• What you have to do:
Reproduce the text of every entry below, replacing "Guardião" with "Moderador" throughout and leaving everything else unchanged. Omit the pictures.

Page-level text extractions
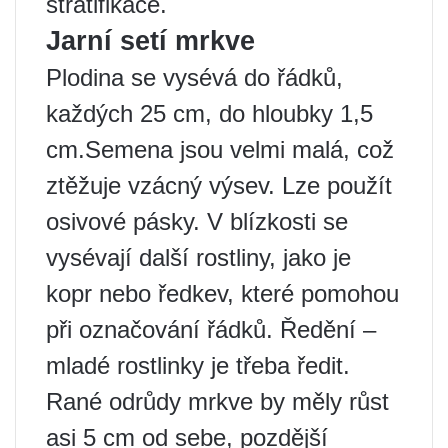
stratifikace.
Jarní setí mrkve
Plodina se vysévá do řádků,
každých 25 cm, do hloubky 1,5
cm.Semena jsou velmi malá, což
ztěžuje vzácný výsev. Lze použít
osivové pásky. V blízkosti se
vysévají další rostliny, jako je
kopr nebo ředkev, které pomohou
při označování řádků. Ředění –
mladé rostlinky je třeba ředit.
Rané odrůdy mrkve by měly růst
asi 5 cm od sebe, pozdější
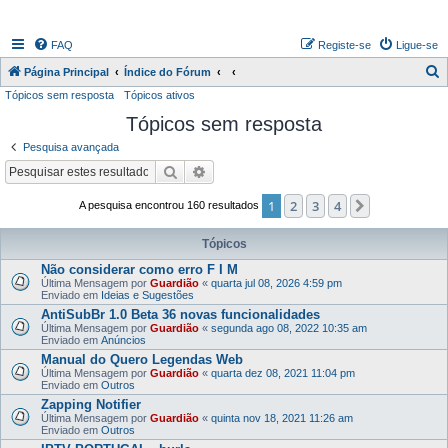
FAQ
Registe-se
Ligue-se
P
Página Principal
Índice do Fórum
Tópicos sem resposta
Tópicos ativos
e
Tópicos sem resposta
s
q
Pesquisa avançada
u
Pesquisar
Pesquisa avançada
i
1
2
3
4
Próximo
A pesquisa encontrou 160 resultados
s
a
Tópicos
r
Não considerar como erro F I M
Última Mensagem por
Guardião
«
quarta jul 08, 2026 4:59 pm
Enviado em
Ideias e Sugestões
AntiSubBr 1.0 Beta 36 novas funcionalidades
Última Mensagem por
Guardião
«
segunda ago 08, 2022 10:35 am
Enviado em
Anúncios
Manual do Quero Legendas Web
Última Mensagem por
Guardião
«
quarta dez 08, 2021 11:04 pm
Enviado em
Outros
Zapping Notifier
Última Mensagem por
Guardião
«
quinta nov 18, 2021 11:26 am
Enviado em
Outros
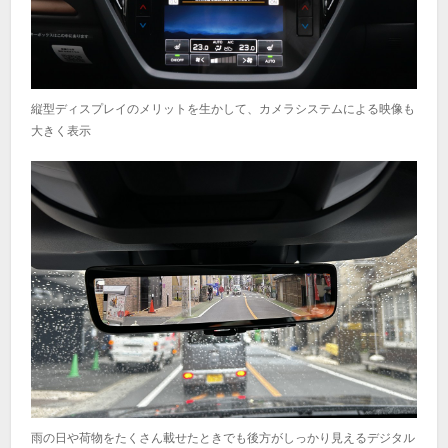
縦型ディスプレイのメリットを生かして、カメラシステムによる映像も
大きく表示
雨の日や荷物をたくさん載せたときでも後方がしっかり見えるデジタル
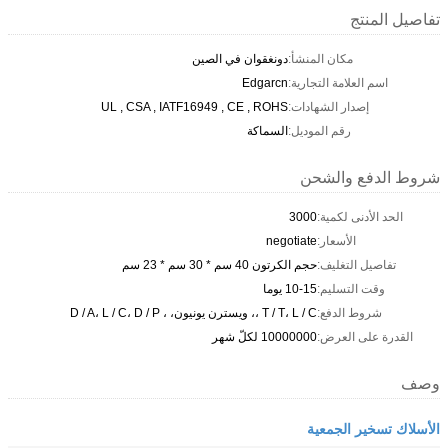
تفاصيل المنتج
مكان المنشأ:
دونغقوان في الصين
اسم العلامة التجارية:
Edgarcn
إصدار الشهادات:
UL , CSA , IATF16949 , CE , ROHS
رقم الموديل:
السماكة
شروط الدفع والشحن
الحد الأدنى لكمية:
3000
الأسعار:
negotiate
تفاصيل التغليف:
حجم الكرتون 40 سم * 30 سم * 23 سم
وقت التسليم:
10-15 يوما
شروط الدفع:
T / T، L / C ،، ويسترن يونيون، ، D / A، L / C، D / P
القدرة على العرض:
10000000 لكلّ شهر
وصف
الأسلاك تسخير الجمعية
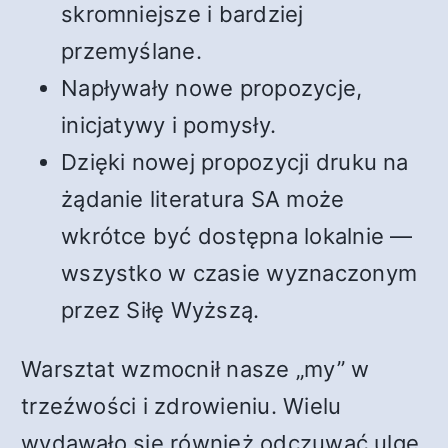
skromniejsze i bardziej
przemyślane.
Napływały nowe propozycje,
inicjatywy i pomysły.
Dzięki nowej propozycji druku na
żądanie literatura SA może
wkrótce być dostępna lokalnie —
wszystko w czasie wyznaczonym
przez Siłę Wyższą.
Warsztat wzmocnił nasze „my” w
trzeźwości i zdrowieniu. Wielu
wydawało się również odczuwać ulgę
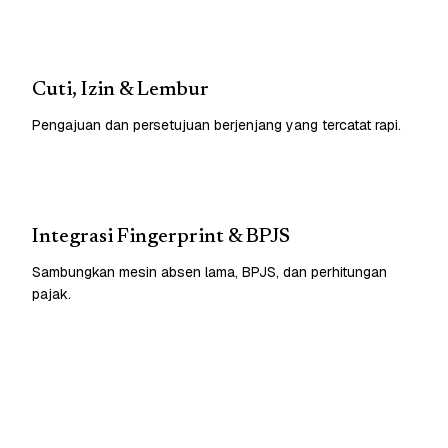
Cuti, Izin & Lembur
Pengajuan dan persetujuan berjenjang yang tercatat rapi.
Integrasi Fingerprint & BPJS
Sambungkan mesin absen lama, BPJS, dan perhitungan
pajak.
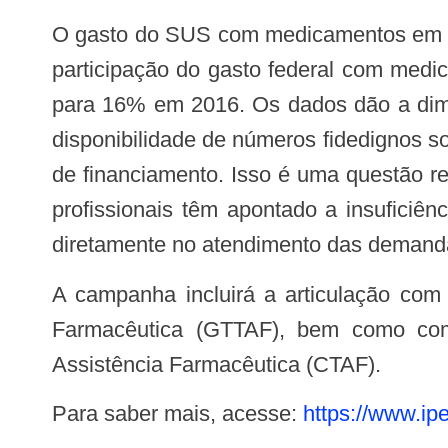
O gasto do SUS com medicamentos em 2016, considerando o orçamento das três esferas de governo, foi de R$ 18,6 bilhões. A
participação do gasto federal com med
para 16% em 2016. Os dados dão a dime
disponibilidade de números fidedignos 
de financiamento. Isso é uma questão r
profissionais têm apontado a insuficiên
diretamente no atendimento das demand
A campanha incluirá a articulação com apoiadores da Rede Conasems e com o Grupo Técnico de Trabalho da Assistência
Farmacêutica (GTTAF), bem como com
Assistência Farmacêutica (CTAF).
Para saber mais, acesse:
https://www.ip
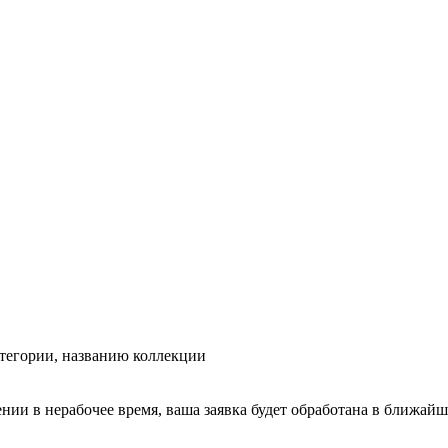
тегории, названию коллекции
ении в нерабочее время, ваша заявка будет обработана в ближайш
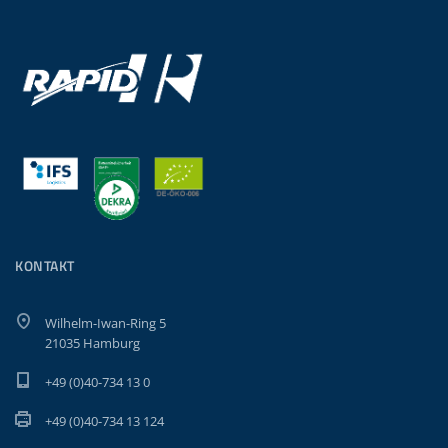
KONTAKT
Wilhelm-Iwan-Ring 5
21035 Hamburg
+49 (0)40-734 13 0
+49 (0)40-734 13 124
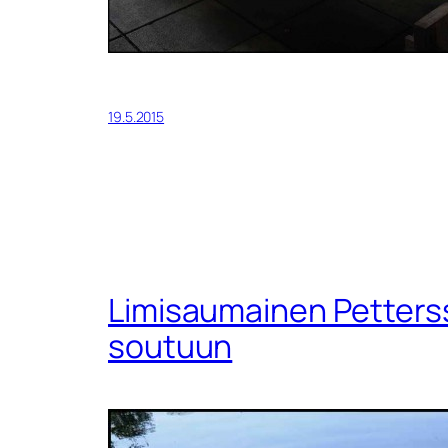
19.5.2015
Limisaumainen Petters
soutuun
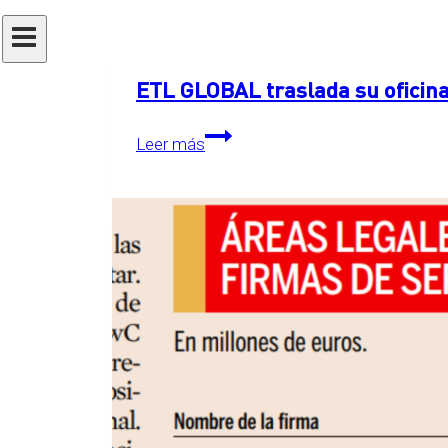
Actualidad
|
Internacional
ETL GLOBAL traslada su oficina
ETL
Leer más
GLOBAL
traslada
su
oficina
central
a
The
Grid,
en
Essen,
Alemania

• Task solution:
stratifikace.
Jarní setí mrkve
Plodina se vysévá do řádků,
každých 25 cm, do hloubky 1,5
cm.Semena jsou velmi malá, což
ztěžuje vzácný výsev. Lze použít
osivové pásky. V blízkosti se
vysévají další rostliny, jako je
kopr nebo ředkev, které pomohou
při označování řádků. Ředění –
mladé rostlinky je třeba ředit.
Rané odrůdy mrkve by měly růst
asi 5 cm od sebe, pozdější
FAQ
Registe-se
Ligue-se
P
Página Principal
Índice do Fórum
Tópicos sem resposta
Tópicos ativos
e
Tópicos sem resposta
s
q
Pesquisa avançada
u
Pesquisar
Pesquisa avançada
i
1
2
3
4
Próximo
A pesquisa encontrou 160 resultados
s
a
Tópicos
r
Não considerar como erro F I M
Última Mensagem por
Moderador
«
quarta jul 08, 2026 4:59 pm
Enviado em
Ideias e Sugestões
AntiSubBr 1.0 Beta 36 novas funcionalidades
Última Mensagem por
Moderador
«
segunda ago 08, 2022 10:35 am
Enviado em
Anúncios
Manual do Quero Legendas Web
Última Mensagem por
Moderador
«
quarta dez 08, 2021 11:04 pm
Enviado em
Outros
Zapping Notifier
Última Mensagem por
Moderador
«
quinta nov 18, 2021 11:26 am
Enviado em
Outros
縦型ディスプレイのメリットを生かして、カメラシステムによる映像も
大きく表示
雨の日や荷物をたくさん載せたときでも後方がしっかり見えるデジタル
تفاصيل المنتج
مكان المنشأ:
دونغقوان في الصين
اسم العلامة التجارية:
Edgarcn
إصدار الشهادات:
UL , CSA , IATF16949 , CE , ROHS
رقم الموديل:
السماكة
شروط الدفع والشحن
الحد الأدنى لكمية:
3000
الأسعار:
negotiate
تفاصيل التغليف:
حجم الكرتون 40 سم * 30 سم * 23 سم
وقت التسليم:
10-15 يوما
شروط الدفع:
T / T، L / C ،، ويسترن يونيون، ، D / A، L / C، D / P
القدرة على العرض:
10000000 لكلّ شهر
وصف
الأسلاك تسخير الجمعية
skromniejsze i bardziej
przemyślane.
Napływały nowe propozycje,
inicjatywy i pomysły.
Dzięki nowej propozycji druku na
żądanie literatura SA może
wkrótce być dostępna lokalnie —
wszystko w czasie wyznaczonym
przez Siłę Wyższą.
Warsztat wzmocnił nasze „my” w
trzeźwości i zdrowieniu. Wielu
wydawało się również odczuwać ulgę
Cuti, Izin & Lembur
Pengajuan dan persetujuan berjenjang yang tercatat rapi.
Integrasi Fingerprint & BPJS
Sambungkan mesin absen lama, BPJS, dan perhitungan
pajak.
O gasto do SUS com medicamentos em 2016, considerando o orçamento das três esferas de governo, foi de R$ 18,6 bilhões. A
participação do gasto federal com med
para 16% em 2016. Os dados dão a dime
disponibilidade de números fidedignos 
de financiamento. Isso é uma questão r
profissionais têm apontado a insuficiên
diretamente no atendimento das demand
A campanha incluirá a articulação com apoiadores da Rede Conasems e com o Grupo Técnico de Trabalho da Assistência
Farmacêutica (GTTAF), bem como com
Assistência Farmacêutica (CTAF).
Para saber mais, acesse:
https://www.ip
тегории, названию коллекции
ении в нерабочее время, ваша заявка будет обработана в ближайш
KONTAKT
Wilhelm-Iwan-Ring 5
21035 Hamburg
+49 (0)40-734 13 0
+49 (0)40-734 13 124
19.5.2015
Limisaumainen Petters
soutuun
Actualidad
|
Internacional
ETL GLOBAL traslada su oficina
ETL
Leer más
GLOBAL
traslada
su
oficina
central
a
The
Grid,
en
Essen,
Alemania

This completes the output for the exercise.